Saturday, August 05, 2006

Saturday in the 17th Week of Ordinary Time (II)
The Rescue of Jeremiah and John

Readings: Jeremiah 26:11-16, 24; Psalm 69:15-16, 30-31, 33-34; Matthew 14:1-12

Two prophets with different fates – that seems to be the subject of our two readings today. Both Jeremiah and John the Baptist encounter persecution and both face the death sentence. In the first reading, however, Jeremiah finds a protector in Ahikam son of Shaphan. But in the gospel, John the Baptist is beheaded in prison. Were not both faithful to their God-given mission? Did both not cry out to God for help – just as the psalmist does in the responsorial psalm? Rescue me from sinking in the mud; save me from my foes… In your great love, answer me, O God. And yet God does not seem to heed the prayer of John even as God rescues Jeremiah.

John’s experience is not foreign to us. We probably know, at least to some extent, what it feels like to suffer for doing what is right without being rescued in spite of our prayers. And the media brings us news of innocent suffering and death on a daily basis.

At such times, we may think that God has forsaken us. Has He?

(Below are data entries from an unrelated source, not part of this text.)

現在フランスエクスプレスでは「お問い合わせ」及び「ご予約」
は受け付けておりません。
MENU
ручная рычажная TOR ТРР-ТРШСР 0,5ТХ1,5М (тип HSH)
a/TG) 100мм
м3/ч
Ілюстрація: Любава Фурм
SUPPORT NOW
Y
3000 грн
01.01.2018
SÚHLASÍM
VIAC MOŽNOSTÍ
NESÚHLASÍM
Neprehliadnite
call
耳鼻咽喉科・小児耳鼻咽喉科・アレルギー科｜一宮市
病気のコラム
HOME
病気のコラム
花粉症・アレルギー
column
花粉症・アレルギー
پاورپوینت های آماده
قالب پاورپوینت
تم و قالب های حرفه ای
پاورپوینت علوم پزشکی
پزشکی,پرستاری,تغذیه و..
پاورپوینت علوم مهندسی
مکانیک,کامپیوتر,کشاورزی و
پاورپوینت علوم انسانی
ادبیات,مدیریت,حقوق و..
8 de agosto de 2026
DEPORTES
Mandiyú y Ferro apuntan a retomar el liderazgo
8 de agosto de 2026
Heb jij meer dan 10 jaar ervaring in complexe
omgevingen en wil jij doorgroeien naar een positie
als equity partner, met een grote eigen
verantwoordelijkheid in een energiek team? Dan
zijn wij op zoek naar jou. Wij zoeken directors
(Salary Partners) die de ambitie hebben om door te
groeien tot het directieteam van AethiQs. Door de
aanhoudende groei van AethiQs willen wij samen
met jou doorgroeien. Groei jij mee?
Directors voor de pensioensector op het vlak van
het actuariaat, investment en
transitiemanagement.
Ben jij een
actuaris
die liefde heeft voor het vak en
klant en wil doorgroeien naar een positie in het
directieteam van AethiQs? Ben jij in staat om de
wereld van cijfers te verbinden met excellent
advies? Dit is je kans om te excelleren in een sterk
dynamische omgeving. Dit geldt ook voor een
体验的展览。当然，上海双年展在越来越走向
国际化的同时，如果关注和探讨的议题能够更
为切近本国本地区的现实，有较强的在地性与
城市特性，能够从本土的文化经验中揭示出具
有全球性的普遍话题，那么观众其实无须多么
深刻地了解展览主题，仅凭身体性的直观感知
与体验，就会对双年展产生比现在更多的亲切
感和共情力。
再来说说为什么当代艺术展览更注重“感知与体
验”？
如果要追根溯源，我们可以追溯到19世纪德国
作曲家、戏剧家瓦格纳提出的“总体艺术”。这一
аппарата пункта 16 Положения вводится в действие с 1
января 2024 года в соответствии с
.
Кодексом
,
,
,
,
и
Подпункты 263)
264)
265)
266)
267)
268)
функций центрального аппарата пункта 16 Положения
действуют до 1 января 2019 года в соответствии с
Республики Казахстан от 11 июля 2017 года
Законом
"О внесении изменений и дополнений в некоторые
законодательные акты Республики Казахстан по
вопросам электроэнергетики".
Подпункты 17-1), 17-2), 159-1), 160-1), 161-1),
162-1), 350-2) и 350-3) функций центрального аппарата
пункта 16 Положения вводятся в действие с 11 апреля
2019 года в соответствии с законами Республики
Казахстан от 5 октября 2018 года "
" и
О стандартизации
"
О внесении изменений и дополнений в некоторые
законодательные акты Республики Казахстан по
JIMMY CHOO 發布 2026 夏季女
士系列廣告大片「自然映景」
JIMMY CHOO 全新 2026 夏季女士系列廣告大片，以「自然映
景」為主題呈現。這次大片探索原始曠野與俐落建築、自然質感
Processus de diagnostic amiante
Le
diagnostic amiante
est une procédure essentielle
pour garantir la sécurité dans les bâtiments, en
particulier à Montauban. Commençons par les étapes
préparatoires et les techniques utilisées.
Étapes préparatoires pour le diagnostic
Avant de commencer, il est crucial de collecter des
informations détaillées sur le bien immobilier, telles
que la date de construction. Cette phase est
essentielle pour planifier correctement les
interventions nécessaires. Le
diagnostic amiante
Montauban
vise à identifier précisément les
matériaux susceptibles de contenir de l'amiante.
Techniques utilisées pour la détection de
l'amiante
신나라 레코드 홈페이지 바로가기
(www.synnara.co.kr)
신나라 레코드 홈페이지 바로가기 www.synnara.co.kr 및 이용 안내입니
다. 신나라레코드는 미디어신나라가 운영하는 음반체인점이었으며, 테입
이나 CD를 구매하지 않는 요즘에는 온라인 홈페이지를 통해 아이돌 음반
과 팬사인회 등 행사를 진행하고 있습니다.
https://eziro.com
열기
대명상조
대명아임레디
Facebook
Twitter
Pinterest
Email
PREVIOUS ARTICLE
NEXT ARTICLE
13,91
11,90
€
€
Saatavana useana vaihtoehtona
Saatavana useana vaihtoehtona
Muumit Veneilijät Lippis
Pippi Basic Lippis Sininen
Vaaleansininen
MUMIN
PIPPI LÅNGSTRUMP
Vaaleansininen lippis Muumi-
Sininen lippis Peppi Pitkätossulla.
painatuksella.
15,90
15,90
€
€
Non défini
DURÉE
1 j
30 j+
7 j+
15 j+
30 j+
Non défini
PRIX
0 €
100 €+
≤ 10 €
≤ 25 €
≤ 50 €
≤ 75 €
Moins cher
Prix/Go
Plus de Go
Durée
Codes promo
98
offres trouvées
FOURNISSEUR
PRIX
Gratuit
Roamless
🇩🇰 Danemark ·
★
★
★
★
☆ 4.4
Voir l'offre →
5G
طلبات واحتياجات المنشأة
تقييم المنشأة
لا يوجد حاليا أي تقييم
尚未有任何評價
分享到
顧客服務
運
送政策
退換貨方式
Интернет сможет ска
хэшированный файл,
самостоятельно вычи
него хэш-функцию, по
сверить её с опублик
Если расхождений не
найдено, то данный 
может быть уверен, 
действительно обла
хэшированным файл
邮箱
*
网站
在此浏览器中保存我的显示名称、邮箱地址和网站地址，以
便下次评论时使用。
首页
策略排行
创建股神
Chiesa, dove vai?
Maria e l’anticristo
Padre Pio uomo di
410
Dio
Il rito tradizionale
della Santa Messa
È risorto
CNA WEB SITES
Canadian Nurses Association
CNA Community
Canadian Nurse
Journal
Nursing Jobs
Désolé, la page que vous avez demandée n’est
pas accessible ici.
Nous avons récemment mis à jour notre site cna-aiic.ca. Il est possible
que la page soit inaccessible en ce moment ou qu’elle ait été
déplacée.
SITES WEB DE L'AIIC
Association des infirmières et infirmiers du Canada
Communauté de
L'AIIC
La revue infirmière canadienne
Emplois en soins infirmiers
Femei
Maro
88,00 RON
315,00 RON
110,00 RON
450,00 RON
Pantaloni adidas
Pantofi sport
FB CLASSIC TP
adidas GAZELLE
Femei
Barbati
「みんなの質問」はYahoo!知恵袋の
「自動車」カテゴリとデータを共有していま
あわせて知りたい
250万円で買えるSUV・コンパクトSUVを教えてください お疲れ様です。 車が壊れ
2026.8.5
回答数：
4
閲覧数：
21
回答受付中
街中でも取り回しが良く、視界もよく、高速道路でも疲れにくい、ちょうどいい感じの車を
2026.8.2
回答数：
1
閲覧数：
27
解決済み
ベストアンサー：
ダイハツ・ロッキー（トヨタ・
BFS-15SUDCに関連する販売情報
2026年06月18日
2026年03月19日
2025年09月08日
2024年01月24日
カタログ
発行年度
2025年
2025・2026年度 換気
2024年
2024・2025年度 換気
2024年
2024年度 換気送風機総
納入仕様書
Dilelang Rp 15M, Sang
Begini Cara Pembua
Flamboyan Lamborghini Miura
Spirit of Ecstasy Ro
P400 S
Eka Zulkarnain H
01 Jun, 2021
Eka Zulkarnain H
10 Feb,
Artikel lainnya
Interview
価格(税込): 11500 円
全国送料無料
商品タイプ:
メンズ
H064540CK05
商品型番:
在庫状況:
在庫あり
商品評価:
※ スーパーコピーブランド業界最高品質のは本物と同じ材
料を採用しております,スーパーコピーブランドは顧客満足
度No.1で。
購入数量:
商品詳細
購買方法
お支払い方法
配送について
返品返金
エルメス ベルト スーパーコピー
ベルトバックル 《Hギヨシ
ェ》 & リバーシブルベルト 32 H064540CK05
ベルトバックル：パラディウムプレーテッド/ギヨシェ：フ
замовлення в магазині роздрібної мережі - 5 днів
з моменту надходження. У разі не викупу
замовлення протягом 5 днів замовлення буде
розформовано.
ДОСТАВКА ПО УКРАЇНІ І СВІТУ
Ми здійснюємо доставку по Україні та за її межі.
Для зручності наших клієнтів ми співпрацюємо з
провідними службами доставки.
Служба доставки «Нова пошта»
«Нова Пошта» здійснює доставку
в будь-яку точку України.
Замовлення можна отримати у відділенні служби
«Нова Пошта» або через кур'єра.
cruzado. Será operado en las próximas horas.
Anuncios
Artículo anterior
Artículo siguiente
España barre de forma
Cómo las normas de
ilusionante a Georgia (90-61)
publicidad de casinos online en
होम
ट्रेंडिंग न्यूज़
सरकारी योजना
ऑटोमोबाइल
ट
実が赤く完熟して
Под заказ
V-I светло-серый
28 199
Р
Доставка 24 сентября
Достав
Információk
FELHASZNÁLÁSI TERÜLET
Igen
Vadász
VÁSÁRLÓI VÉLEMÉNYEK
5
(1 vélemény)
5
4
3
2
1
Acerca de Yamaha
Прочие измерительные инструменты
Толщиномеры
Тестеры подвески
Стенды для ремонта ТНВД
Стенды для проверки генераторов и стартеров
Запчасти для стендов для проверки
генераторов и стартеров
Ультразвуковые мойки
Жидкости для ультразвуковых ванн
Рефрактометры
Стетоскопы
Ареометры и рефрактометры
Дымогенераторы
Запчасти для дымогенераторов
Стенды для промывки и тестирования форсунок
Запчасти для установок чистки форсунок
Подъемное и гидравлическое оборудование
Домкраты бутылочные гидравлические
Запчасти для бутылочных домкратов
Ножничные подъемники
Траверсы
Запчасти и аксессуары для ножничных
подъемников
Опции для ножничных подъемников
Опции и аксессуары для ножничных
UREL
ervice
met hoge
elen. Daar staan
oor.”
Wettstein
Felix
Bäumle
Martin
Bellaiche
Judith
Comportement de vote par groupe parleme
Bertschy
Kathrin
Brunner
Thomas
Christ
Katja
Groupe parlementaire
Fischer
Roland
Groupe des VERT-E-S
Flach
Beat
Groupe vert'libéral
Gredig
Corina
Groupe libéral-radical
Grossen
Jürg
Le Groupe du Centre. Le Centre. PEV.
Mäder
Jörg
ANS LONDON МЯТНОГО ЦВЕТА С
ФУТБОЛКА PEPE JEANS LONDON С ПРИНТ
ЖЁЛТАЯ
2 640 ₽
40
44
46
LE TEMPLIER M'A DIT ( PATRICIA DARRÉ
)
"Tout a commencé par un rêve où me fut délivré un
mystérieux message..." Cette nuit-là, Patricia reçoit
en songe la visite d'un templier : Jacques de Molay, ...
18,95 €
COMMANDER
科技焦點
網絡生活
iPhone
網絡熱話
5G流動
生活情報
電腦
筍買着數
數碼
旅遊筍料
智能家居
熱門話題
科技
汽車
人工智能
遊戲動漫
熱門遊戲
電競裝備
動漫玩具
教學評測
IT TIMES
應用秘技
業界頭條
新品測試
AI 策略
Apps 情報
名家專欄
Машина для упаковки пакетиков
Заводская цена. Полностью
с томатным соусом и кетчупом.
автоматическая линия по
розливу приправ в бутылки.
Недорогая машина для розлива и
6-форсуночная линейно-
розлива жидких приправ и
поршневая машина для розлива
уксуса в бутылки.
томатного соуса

A hint of an answer appears at the end of today’s gospel reading. We are told that John’s disciples went off to tell Jesus about John's fate. The last word of the reading provides the consolation in our desolation. Although God may seem to allow John the Baptist to walk into the terrifying mists of darkness and death, it is not a journey into oblivion. Rather, in Jesus, God accompanies John. In Jesus, God shares in John’s agony and anguish. We are reminded especially of Jesus’ cry on the cross: My God, my God, why have you forsaken me? (Matthew 27:46) In Jesus, God gives John the answer beyond all answers. In Jesus, God stretches out His mighty arm to save in a manner that transcends all others. For in Jesus, God enters into every human experience possible, even the experience of death. O death where is thy victory? O death, where is thy sting? (1 Corinthians 15:55) It is thus also in Jesus, that we find the strength to walk the way of the prophet, to work towards that day when innocent suffering and death may be forever eradicated.

Read in faith, today’s readings tell of how both prophets – both Jeremiah and John – are rescued by God. For the Lord listens to the needy and does not spurn his servants in their chains. How is God rescuing us today?